Aproximando-se os fariseus, perguntavam-Lhe para O tentarem: «É lícito ao marido repudiar a mulher?». Ele respondeu-lhes: «Que vos mandou Moisés?». Eles responderam: «Moisés permitiu escrever libelo de repúdio e separar-se dela». Jesus disse-lhes: «Por causa da dureza do vosso coração é que ele vos deu essa lei. Porém, no princípio da criação, Deus fê-los homem e mulher. Por isso deixará o homem pai e mãe, e se juntará à sua mulher; e os dois serão uma só carne. Assim não mais são dois, mas uma só carne. Portanto, não separe o homem o que Deus juntou». Depois, em casa, os discípulos interrogaram-n'O novamente sobre o mesmo assunto. Ele disse-lhes: «Quem repudiar a mulher e se casar com outra comete adultério contra a primeira; e se a mulher repudiar o marido e se casar com outro comete adultério». Apresentavam-Lhe umas criancinhas para que as tocasse mas os discípulos repreendiam os que as apresentavam. Vendo isto, Jesus ficou muito desgostoso e disse-lhes: «Deixai vir a Mim as crianças, não as estorveis, porque dos que são como elas é o reino de Deus. Em verdade vos digo: quem não receber o reino de Deus como uma criança, não entrará nele». Depois, abraçou-as e, impondo-lhes as mãos, as abençoava.

Mc 10, 2-16

«Bendigo-Te, ó Pai, Senhor do céu e da terra»

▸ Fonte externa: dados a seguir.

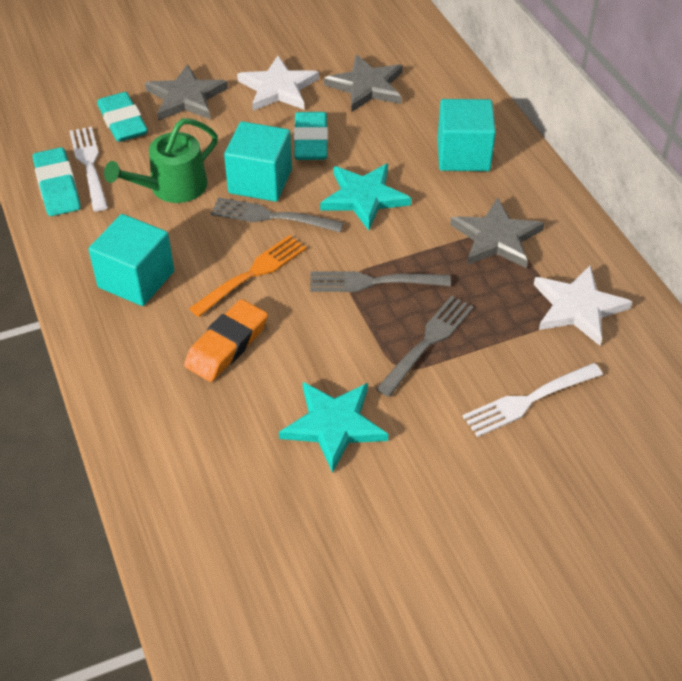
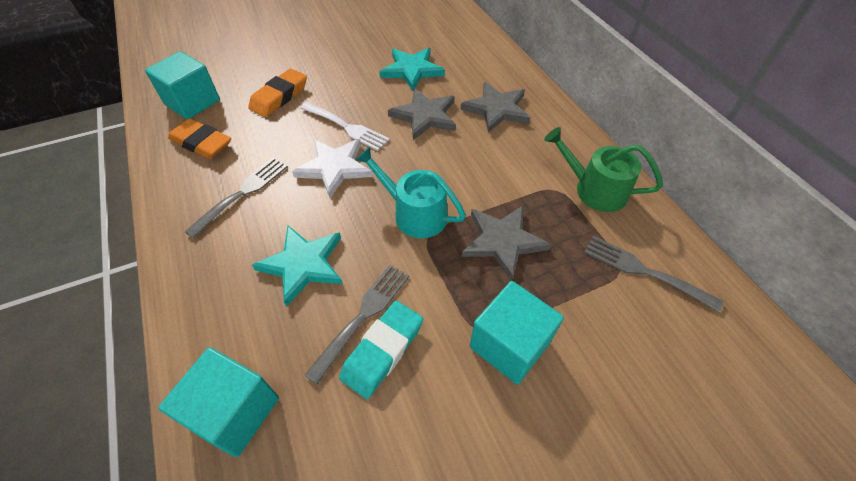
orange eraser: [184,299,268,382] = 1 -> [168,118,231,159] [248,68,307,117] = 2
orange fork: [189,235,307,317] = 1 -> none = 0
turquoise eraser: [33,147,81,216] [97,92,148,142] [294,112,328,160] = 3 -> [339,301,423,399] = 1
turquoise watering can: none = 0 -> [355,147,466,238] = 1
white fork: [69,127,108,211] [463,363,603,437] = 2 -> [300,102,390,151] = 1
white star: [237,56,319,111] [534,265,632,345] = 2 -> [292,139,373,198] = 1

São Francisco de Assis (1182-1226), fundador da Ordem dos Frades Menores 
1ª Regra, § 17


No amor que é Deus, suplico a todos os meus irmãos – aos que pregam, aos que oram, aos que trabalham manualmente, aos clérigos e leigos – que cultivem a humildade, em tudo: que não se gloriem, que não exultem nem se orgulhem interiormente por boas palavras e acções, nem mesmo por algum bem que Deus tenha dito, feito ou cumprido, neles ou através deles. Pois o Senhor diz estas palavras: «Não vos alegreis porque os espíritos vos obedecem». Convençamo-nos disto com firmeza: apenas são nossos os erros e os pecados. [...] Aquele que é dócil ao Espírito do Senhor deseja mortificar e humilhar esta carne egoísta; cultiva a humildade e a paciência, a simplicidade pura e a verdadeira paz de espírito. [...]

Ofereçamos todos os bens ao Senhor, Deus altíssimo e soberano: reconheçamos que todos os bens Lhe pertencem; demos-lhe graças por tudo, pois é d'Ele que procedem todos os bens. Que Ele, o altíssimo e soberano Deus, o Deus único e verdadeiro, receba e obtenha todas as honras e todo o respeito, todos os louvores e bênçãos  todo o reconhecimento e toda a glória: pois n'Ele está todo o bem, e só Ele é bom (Mc 10,18).

E nós, pela nossa parte, quando virmos ou ouvirmos maldizer, bendigamos; quando virmos fazer o mal, façamos o bem; quando ouvirmos ou virmos blasfemar, louvemos o Senhor, que é bendito pelos séculos dos séculos. Amen.

O Evangelho do dia 3 de outubro de 2015

Os setenta e dois voltaram alegres, dizendo: «Senhor, até os demónios se nos submetem em virtude do Teu nome». Ele disse-lhes: «Eu via Satanás cair do céu como um raio. Eis que vos dei poder de caminhar sobre serpentes e escorpiões, e de vencer toda a força do inimigo, e nada vos fará dano. Contudo não vos alegreis porque os espíritos maus vos estão sujeitos, mas alegrai-vos porque os vossos nomes estão escritos nos céus».  Naquela mesma hora Jesus exultou de alegria no Espírito Santo, e disse: «Graças Te dou, ó Pai, Senhor do céu e da terra, porque escondeste estas coisas aos sábios e aos prudentes, e as revelaste aos simples. Assim é, ó Pai, porque assim foi do Teu agrado. Todas as coisas Me foram entregues por Meu Pai; e ninguém sabe quem é o Filho, senão o Pai, nem quem é o Pai, senão o Filho e aquele a quem o Filho quiser revelar». Depois, tendo-Se voltado para os discípulos, disse: «Felizes os olhos que vêem o que vós vedes. Porque Eu vos afirmo que muitos profetas e reis desejaram ver o que vós vedes e não o viram, ouvir o que vós ouvis e não o ouviram».